··· STORED RECORDS ···

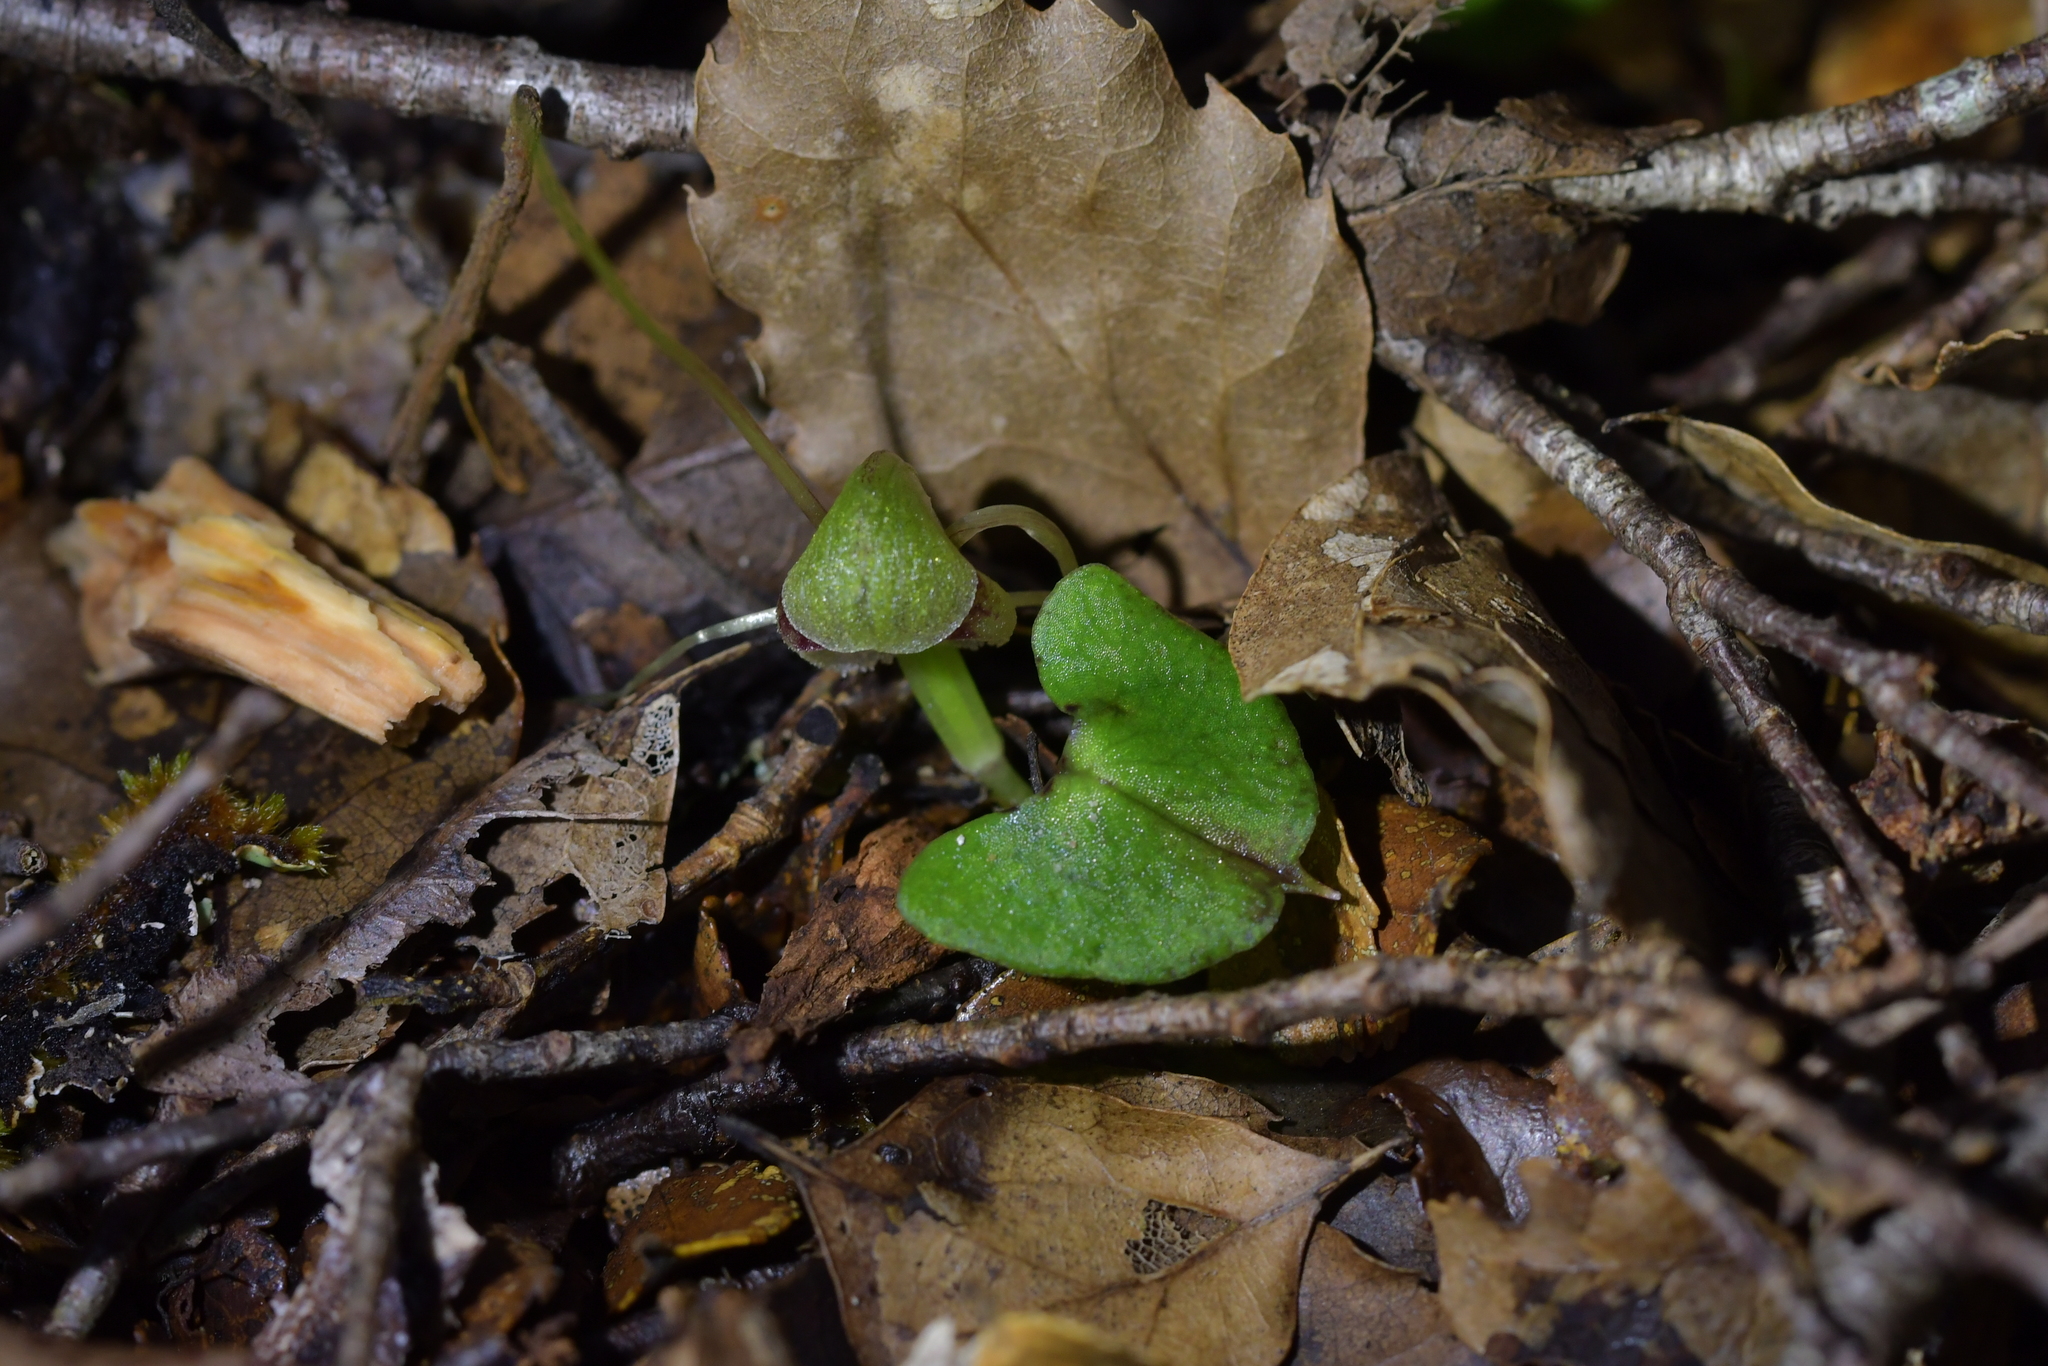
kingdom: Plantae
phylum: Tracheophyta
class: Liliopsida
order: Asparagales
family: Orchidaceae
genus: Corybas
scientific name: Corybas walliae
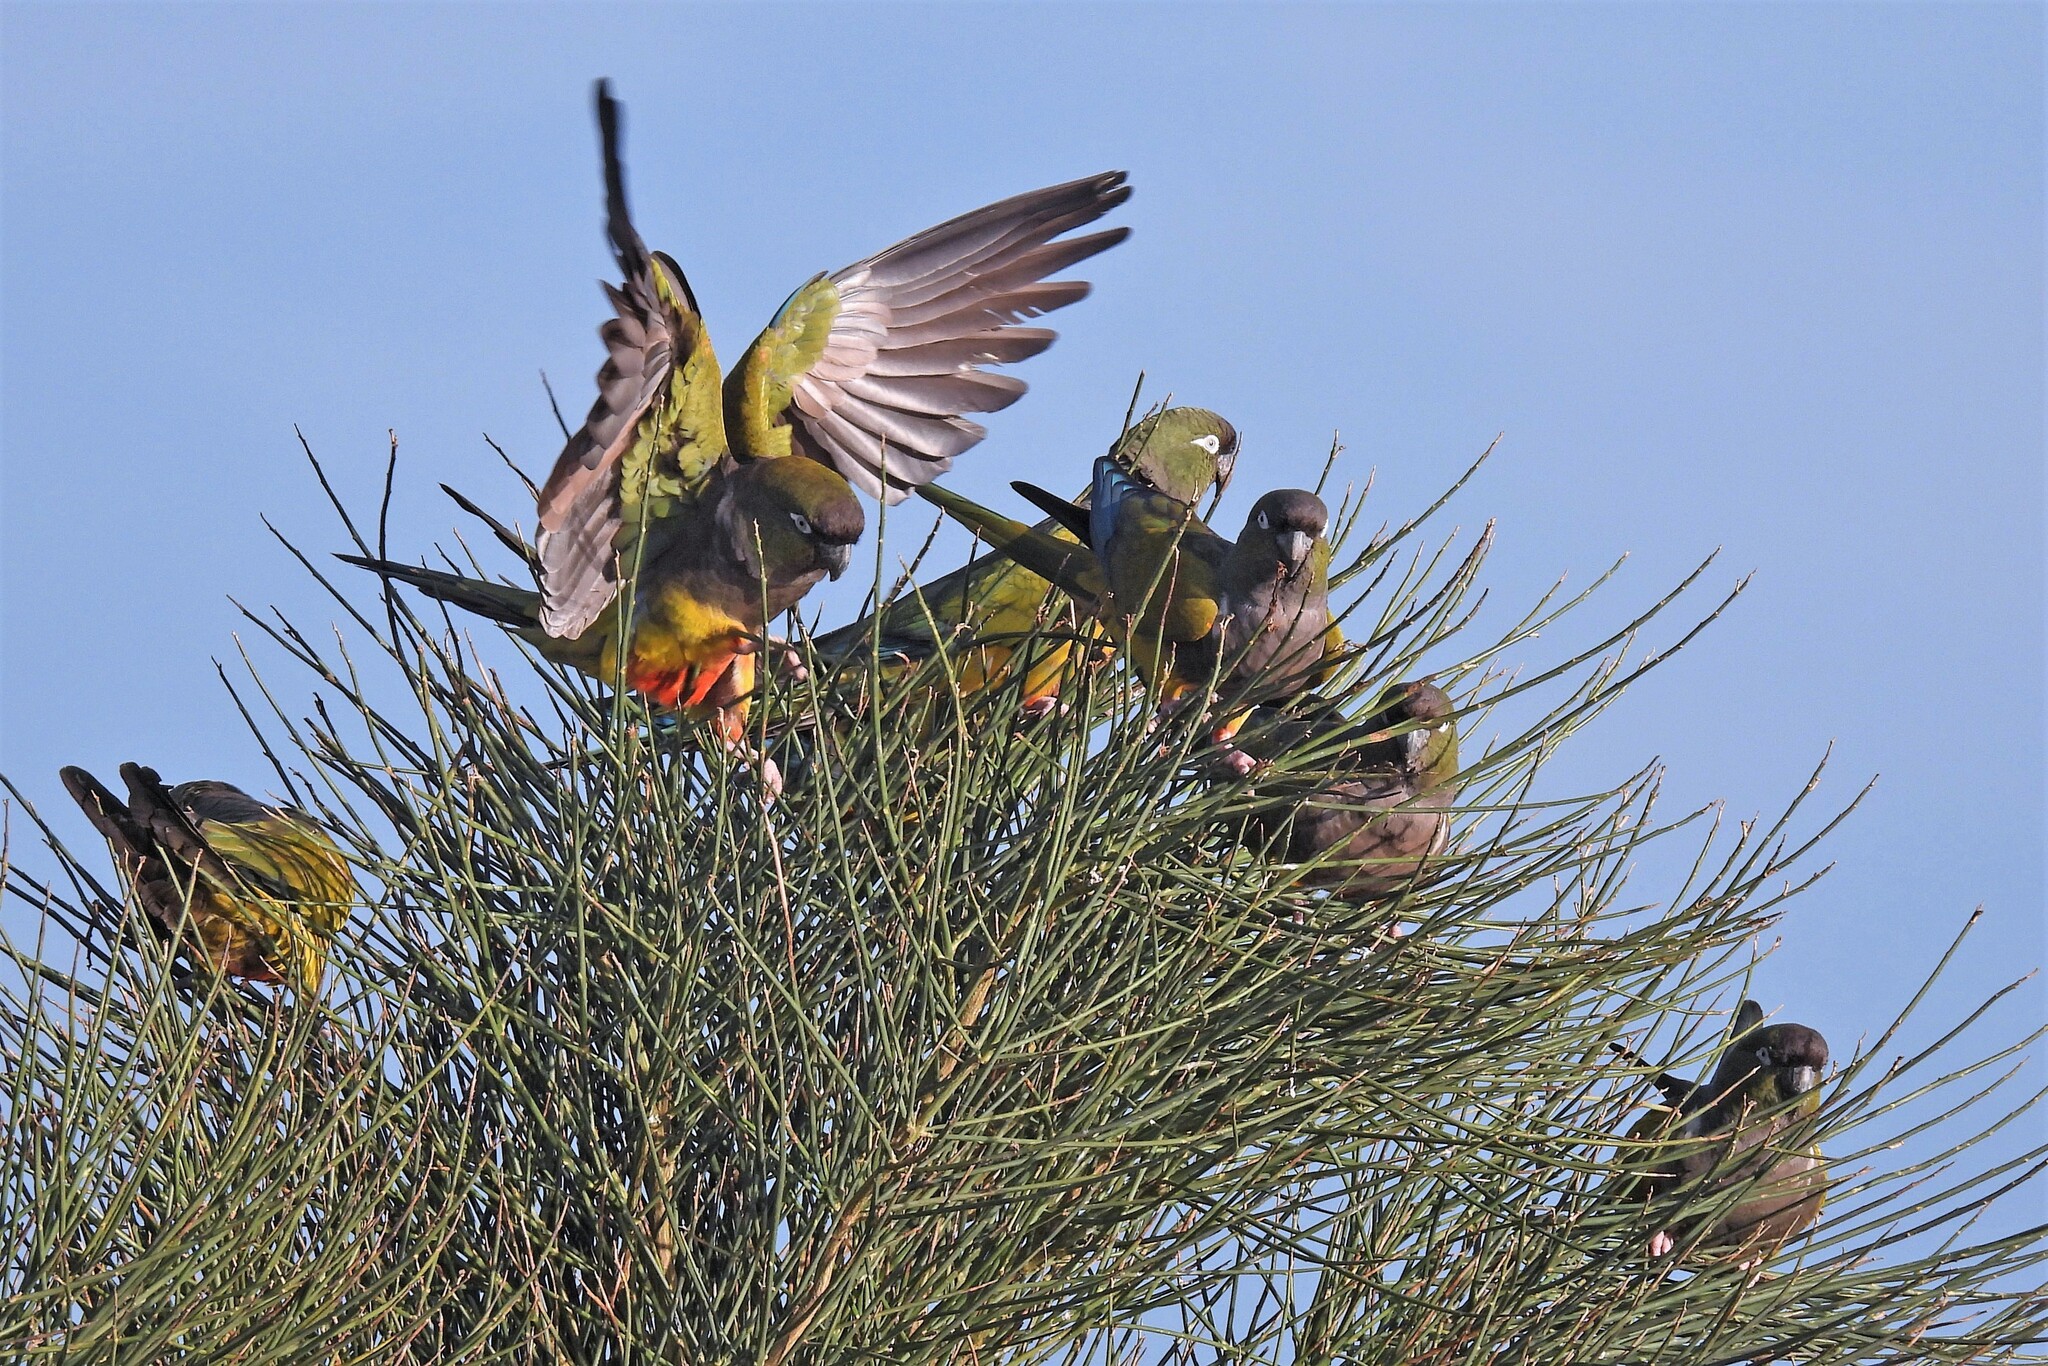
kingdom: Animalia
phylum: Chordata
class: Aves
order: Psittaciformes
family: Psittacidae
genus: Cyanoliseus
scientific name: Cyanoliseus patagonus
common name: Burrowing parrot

···

__SET EXERCISE__: Extract every naming line from the records above, from kingdom through the last name listed, and copy each one without change. Leave the pictures out of your answer.

__RESULT OF THIS TASK__:
kingdom: Plantae
phylum: Tracheophyta
class: Liliopsida
order: Asparagales
family: Orchidaceae
genus: Corybas
scientific name: Corybas walliae
kingdom: Animalia
phylum: Chordata
class: Aves
order: Psittaciformes
family: Psittacidae
genus: Cyanoliseus
scientific name: Cyanoliseus patagonus
common name: Burrowing parrot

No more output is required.